Gordon Steward Northcott finally got caught for his crimes when he made the mistake of killing a young white boy named Walter Collins of whom he had an acquaintance with. Up until then, Gordon had been praying on migrant Mexican boys whom unfortunately the authorities would not have looked to deeply into when they went missing or were never reported to begin with. The movie The Changeling, starring Angelina Jolie is about the murder of Walter Collin’s as Angelina Jolie’s character plays Christina Collins, Walter’s mom, as she searches for her missing son. Gordon’s family knew about what he did and covered for him, with his mother actually assisting in one of his heinous murders. Gordon and his family attempted to escape but were eventually caught in September of 1928. Sanford bravely testified against Gordon in court and helped sentence Gordon to death by hanging in October 1930. The media attention and the gravity of these horrific crimes caused the town of Wineville to change its name to Mira Loma.
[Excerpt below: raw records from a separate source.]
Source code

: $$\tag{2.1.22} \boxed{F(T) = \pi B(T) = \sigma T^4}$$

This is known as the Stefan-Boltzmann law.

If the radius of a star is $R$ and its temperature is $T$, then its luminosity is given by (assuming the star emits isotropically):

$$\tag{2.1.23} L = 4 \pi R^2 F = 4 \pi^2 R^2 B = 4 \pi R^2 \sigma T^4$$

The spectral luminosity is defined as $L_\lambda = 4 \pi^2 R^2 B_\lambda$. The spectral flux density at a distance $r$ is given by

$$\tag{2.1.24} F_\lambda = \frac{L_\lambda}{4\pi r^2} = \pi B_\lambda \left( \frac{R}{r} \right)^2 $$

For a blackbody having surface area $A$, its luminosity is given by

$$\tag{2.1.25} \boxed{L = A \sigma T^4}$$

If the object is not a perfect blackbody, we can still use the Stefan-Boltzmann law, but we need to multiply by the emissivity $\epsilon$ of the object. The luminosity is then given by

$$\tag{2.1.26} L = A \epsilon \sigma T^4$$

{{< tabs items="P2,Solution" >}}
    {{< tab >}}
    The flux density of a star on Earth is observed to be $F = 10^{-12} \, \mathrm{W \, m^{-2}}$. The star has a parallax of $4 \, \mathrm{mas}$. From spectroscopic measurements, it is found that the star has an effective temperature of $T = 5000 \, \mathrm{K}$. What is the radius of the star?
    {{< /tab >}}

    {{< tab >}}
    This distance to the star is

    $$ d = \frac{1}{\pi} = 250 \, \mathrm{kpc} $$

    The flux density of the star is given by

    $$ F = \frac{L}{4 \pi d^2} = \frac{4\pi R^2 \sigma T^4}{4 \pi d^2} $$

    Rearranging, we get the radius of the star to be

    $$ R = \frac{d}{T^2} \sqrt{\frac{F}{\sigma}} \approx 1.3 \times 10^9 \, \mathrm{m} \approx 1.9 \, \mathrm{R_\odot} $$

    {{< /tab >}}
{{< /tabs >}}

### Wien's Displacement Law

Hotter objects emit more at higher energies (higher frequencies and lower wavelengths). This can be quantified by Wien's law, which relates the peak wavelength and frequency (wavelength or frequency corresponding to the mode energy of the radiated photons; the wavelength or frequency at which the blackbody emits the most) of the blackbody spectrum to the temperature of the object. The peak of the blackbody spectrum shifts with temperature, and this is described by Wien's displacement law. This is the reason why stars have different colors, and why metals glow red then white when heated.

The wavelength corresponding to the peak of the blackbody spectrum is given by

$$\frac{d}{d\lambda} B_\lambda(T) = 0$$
This story isn’t about Gordon though, this story is about Sanford and how he managed to beat all the odds of the trauma he experienced. After being rescued from the chicken farm after Gordon and his family fled, Sanford was lucky to have a people on the police force looking out for him. Sanford was put into a rehabilative youth program for his parts in assisting in some of Gordon’s crimes, despite him being a victim himself, but the program proved to be extremely useful in keeping Sanford busy and helping him heal from the ordeal. He made a promise to the investigator that he wouldn’t become a criminal statistic of those who have had to endure major trauma like he did. Sanford set out to lead a normal and productful life and he succeeded. Marrying the woman of his dreams and have the continued support from her and his sister Jesse through his darkest days, Jesse became a humble, hardworking, and kind person who raised two sons. He even served in WWII. Sanford passed away at the age of 78 in 1991 having fullfilled the promise to the policeman who showed him kindness and believed in him. The promise that kept him going during his darkest days.

This story is one of struggle and triumph. The novel puts the focus on Sanford and not on Gordon, as it should. The abhorring scenes that Sanford endured are tastefully described by the author in shocking detail that really makes you feel like you are in Sanford’s shoes. The author masterfully put Sanford’s life together from his teens to the end of his life. The content in this book is so chilling it’s hard to believe that it really happened as it’s a surreal read that is as engaging as a piece of horror fiction. I could not put this book down.

This novel is, by far, the best true crime novel I’ve read to date and I would highly recommend it to anyone who loves the genre. However, if you’re sensitive to scenes of rape and trauma, this book may not be for you. While the ultimate outcome of this book is positive, trauma is still takes a up a large part of this story.